Ronaldo ‘redefined football’

Gary Neville has lifted the lid on former teammate Cristiano Ronaldo, reflecting that his own ideas on the game were changed by the current Real Madrid star.

In his Daily Mail column published on Sunday and ahead of Ronaldo’s return to Manchester to face City in the Champions League this midweek, former right-back Nevilla reflected on his initial frustration with the young Portuguese, during their first few seasons playing together at Manchester United.

“As someone who had played with David Beckham and Ryan Giggs, world-class players who worked up and down and did the ugly part of the game, playing with Cristiano Ronaldo was a constant frustration,” wrote Neville today.

“He would go wandering off to the left, to the right, up the middle; he was inconsistent; and he would cost us. I remember him giving the ball away at Chelsea in the Mourinho years and Chelsea scoring.

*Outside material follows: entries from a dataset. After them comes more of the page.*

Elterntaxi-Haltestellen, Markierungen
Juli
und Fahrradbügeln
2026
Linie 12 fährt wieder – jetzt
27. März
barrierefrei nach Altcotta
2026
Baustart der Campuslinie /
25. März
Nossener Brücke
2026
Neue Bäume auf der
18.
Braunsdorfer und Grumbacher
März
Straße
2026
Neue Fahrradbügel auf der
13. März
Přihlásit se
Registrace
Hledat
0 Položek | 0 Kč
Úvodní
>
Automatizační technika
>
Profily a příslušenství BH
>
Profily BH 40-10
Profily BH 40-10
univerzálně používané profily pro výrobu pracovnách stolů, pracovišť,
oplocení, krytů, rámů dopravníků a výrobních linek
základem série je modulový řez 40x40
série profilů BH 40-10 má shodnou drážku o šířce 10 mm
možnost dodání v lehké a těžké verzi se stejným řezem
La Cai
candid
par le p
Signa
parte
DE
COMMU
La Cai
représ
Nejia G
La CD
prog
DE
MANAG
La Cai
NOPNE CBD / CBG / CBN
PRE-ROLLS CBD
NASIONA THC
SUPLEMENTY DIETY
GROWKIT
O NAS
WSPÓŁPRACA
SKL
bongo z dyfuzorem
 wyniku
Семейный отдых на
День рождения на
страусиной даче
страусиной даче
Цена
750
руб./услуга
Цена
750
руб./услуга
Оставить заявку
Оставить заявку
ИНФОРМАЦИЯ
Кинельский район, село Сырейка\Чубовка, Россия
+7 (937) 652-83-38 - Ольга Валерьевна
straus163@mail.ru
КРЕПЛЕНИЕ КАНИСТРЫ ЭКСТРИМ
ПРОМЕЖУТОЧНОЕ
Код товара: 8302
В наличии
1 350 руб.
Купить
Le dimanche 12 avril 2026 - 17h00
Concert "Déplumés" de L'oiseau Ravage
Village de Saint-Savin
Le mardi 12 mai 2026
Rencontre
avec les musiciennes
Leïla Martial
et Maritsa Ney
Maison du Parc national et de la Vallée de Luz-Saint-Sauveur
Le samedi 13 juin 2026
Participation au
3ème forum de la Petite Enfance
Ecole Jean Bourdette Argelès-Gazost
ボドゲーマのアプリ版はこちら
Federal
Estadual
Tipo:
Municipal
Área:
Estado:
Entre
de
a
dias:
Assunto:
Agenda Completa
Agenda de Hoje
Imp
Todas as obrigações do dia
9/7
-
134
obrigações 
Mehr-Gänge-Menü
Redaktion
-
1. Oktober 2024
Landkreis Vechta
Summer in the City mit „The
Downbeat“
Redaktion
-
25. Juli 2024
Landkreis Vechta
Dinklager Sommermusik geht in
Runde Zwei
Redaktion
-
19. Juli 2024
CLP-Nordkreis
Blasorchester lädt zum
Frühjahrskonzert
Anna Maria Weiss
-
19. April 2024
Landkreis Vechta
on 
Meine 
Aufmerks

“He would win us a match but then we wouldn't see him for the next game. I remember snapping at him and going crazy once when he tried to over-complicate in front of goal, with some back-heel flick rather than a sidefoot to finish.”

However, the player won over Neville and his teammates after the 2006 World Cup and within two years had picked up the Ballon d’Or.

“He walked into the dressing room and I thought: ‘Jeez, what has happened to him over the summer?’,” continued the former England international, who now works as a Coach with The Three Lions.

“When he had come to the club he was this thin, wiry boy. Now he was a light-heavyweight. He'd been on the weights over the summer and it was like watching someone grow up in a matter of weeks. And what ensued for the next two years was astonishing.

“I can't believe anyone has ever seen anything as extraordinary in the Premier League. I know we have had Thierry Henry, Eric Cantona and Gianfranco Zola – and perhaps Henry in his prime came closest – but for two years this was a player on another planet, the best in the world.

“He would prey on the weak. He is an absolute bully, as Maicon found out for Manchester City in the Bernabeu this season.

“He sniffs blood, he will find the weakness in the back four. If he's not getting the left-back in the first 15 minutes, he'll switch to the right-back.

“If he's not getting the right-back, he'll switch to the left centre-back. He'll find someone in your back four who is weak and doesn't like defending one on one and against pace and power. His skill, strength and speed were incredible.”

Neville reflected on his form from 2006 to 2008 in particular at the club, suggesting that it was comparable to that of the Manchester side’s greatest players in its history. It was also form that saw the defender change his perception.

“It got to the point that as right-back in that 2006-07 season I never complained if he could go off for 30 minutes and leave me two on one.

“He completely changed my opinions about the game. I'd always been taught that I must have a right winger in front of me. But I knew he'd go and win us the match. Darren Fletcher would say that we'd have to work around him, because he'd always do more harm than opposing players he was leaving free to go forward.

“As a 27-year-old at the time, an experienced figure, I was expecting to tell this 21-year-old how it was. And he was telling me something completely different. I'd been playing with my blinkers on for years but he made me open my eyes to different ways of playing the game.

“I'll never forget coming in training one day when the session was eight hard runs but, for the last two, he seemed to be taking it easy. He simply said: 'Too much water kills the plant.' Even today I remember those words.

“All the premeditated tactical theories I had learned about getting and staying in your shape, and tracking back with your runner, all the things that had been drummed into me, were thrown out over those two years because we had a player who could make up his own rules with the blessing of his teammates.

“He has helped to redefine the game by creating a new breed of flexible forward.”